Très probablement. D'ailleurs, dans l'industrie du disque, avoir des albums disponibles qu'au format physique peut sembler être une aberration en 2021. Mais sur certains titres de notre répertoire comme Akira ou Cowboy Bebop, nous ne possédons pas les droits numériques. Mais c'est un catalogue avec un public un peu fétichiste qui achète des figurines, DVD, Blu-rays, et l'objet vinyle peut s'inscrire dans cette dimension. Après, la mode du vinyle est bien plus qu'une mode. Tous les indicateurs prédisent au moins 20 ans de croissance. Au premier semestre 2021, le marché du vinyle aux USA a augmenté de 91%. Et quand je vais dans un magasin de vinyle, je suis agréablement surpris de l'éclectisme de la clientèle. On y croise tout le monde : du vieux rocker aux cheveux blancs à l'adolesccent qui achète son vinyle en payant avec le "sans contact" de son iPhone. Aujourd'hui d'ailleurs, avec la dématérialisation, l'objet vinyle, comme les beaux livres, peut servir à définir des gens. Quand on rend visite à quelqu'un, en un coup d'œil à sa bibliothèque ou sa discothèque, on sait à qui l'on à affaire.

Sur un marché de fétichistes, vous comptez privilégier les titres vintage ?

Nous allons sortir du vintage bien entendu mais aussi continuer sur le segment des nouveautés. Quand j'ai commencé à publier des vinyles d'animes aux USA, j'étais seul sur le marché. Aujourd'hui, il y a une vraie concurrence. Il est primordial de rester à la pointe de la nouveauté, que Milan Records soit reconnu comme un précurseur de tendance et un dénicheur de talent. J'ai 45 ans mais je regarde My Hero Academia avec plaisir. J'aime rester curieux et comprendre pourquoi des gens aiment des créations qui ne sont pas taillées pour moi.

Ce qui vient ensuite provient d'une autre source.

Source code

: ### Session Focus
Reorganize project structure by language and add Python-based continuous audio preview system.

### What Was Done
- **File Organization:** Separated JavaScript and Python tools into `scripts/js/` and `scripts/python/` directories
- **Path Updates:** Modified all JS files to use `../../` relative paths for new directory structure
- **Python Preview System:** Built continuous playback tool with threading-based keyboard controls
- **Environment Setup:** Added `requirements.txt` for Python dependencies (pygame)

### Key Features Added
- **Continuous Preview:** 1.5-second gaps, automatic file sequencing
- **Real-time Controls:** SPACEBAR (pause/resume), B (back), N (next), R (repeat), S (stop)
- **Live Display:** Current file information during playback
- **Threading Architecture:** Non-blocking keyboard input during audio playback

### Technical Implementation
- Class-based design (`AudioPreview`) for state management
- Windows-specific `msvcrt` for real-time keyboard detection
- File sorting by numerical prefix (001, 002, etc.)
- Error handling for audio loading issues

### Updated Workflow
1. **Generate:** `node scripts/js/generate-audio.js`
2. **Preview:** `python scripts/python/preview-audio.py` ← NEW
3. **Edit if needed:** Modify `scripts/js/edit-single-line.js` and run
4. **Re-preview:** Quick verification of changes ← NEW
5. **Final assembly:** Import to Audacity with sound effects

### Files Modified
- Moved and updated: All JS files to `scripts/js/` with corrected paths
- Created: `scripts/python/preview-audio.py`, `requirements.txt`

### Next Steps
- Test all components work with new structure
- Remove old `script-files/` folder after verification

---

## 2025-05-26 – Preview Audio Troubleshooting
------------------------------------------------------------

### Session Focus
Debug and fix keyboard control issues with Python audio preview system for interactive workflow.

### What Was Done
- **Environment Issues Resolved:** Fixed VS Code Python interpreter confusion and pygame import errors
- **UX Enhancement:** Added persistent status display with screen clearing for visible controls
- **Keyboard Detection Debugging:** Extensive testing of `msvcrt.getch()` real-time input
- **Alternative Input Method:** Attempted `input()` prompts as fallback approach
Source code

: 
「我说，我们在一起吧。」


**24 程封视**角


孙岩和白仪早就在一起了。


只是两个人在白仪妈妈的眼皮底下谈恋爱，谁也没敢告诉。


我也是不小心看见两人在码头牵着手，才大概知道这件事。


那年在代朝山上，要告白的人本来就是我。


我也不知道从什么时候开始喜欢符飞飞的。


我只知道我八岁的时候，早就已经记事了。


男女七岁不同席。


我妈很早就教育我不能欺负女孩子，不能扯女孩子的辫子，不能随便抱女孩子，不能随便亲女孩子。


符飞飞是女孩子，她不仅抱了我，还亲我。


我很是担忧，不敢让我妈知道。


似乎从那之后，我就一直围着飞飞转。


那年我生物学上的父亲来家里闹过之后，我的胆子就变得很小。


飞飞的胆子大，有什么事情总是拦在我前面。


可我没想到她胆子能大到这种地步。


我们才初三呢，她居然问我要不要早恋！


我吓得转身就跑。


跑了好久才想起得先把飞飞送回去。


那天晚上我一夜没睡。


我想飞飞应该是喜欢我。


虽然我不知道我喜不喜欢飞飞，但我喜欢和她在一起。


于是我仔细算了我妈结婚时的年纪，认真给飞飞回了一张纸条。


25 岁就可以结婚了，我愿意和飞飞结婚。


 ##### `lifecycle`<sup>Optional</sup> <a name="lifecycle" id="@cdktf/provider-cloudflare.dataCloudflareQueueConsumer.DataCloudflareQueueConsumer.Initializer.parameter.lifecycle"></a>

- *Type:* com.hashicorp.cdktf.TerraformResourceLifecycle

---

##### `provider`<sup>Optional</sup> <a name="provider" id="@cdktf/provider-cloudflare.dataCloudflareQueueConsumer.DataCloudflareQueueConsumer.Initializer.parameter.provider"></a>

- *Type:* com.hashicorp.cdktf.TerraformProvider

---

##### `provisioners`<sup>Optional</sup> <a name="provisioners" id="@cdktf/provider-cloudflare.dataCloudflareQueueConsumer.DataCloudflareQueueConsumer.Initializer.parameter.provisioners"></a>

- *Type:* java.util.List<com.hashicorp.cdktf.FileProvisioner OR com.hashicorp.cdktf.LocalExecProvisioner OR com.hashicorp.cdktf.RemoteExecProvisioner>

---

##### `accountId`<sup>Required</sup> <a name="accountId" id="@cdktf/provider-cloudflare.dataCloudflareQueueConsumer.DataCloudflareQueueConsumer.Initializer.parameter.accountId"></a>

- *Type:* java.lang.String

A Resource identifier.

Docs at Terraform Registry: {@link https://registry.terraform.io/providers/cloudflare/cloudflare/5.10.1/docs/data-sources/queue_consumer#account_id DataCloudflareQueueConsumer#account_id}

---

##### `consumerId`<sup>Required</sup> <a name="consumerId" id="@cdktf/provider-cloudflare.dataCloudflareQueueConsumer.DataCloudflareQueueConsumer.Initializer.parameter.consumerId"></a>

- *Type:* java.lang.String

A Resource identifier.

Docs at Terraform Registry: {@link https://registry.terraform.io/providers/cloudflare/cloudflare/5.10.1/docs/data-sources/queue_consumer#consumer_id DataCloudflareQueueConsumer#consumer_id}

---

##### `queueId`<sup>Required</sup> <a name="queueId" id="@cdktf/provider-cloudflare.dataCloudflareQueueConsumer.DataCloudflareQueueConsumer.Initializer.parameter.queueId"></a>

Quelles sont vos recommandations au regard de la nouvelle vague de compositeurs ?

© Milan records

Il y a toute une génération de compositeurs talentueux. J'adore Kensuke Ushio, son travail sur Japan Sinks, Ping Pong ou Devilman est incroyable. J'aime aussi beaucoup Taisei Iwasaki, dont la touche jazz-funk accompagne très bien la bande son de Belle de Mamoru Hosoda. Yuki Hayashi, sur My Hero Academia, signe des compositions orchestrales et électroniques hyper entraînantes. Pour moi, ils figurent parmi les compositeurs les plus excitants aujourd'hui. Je trouve qu'il est difficile d'écouter une musique de film sans l'avoir vu, mais eux arrivent à créer ce lien émotionnel avec juste l'audio. Leurs bandes son, à l'instar des mangas, mettent en scène des émotions exacerbées, c'est ça qui me plaît le plus. On ne peut pas retrouver ces débordements de vie à Hollywood qui est bien trop normé de nos jours. On commence aussi à voir des nouveaux compositeurs qui acceptent enfin de réaliser des scores en dehors du Japon. Jusqu'à il y a peu, seuls Yôko Kanno et Ryuichi Sakamoto ont eu une carrière internationale. Ça n'est pas normal au regard des nombreux talents que recèle le pays du Soleil-Levant.

Un teasing ?

Nous allons sortir très bientôt la BO du dernier film de Mamoru Hosoda : Belle (sortie en France en décembre 2021).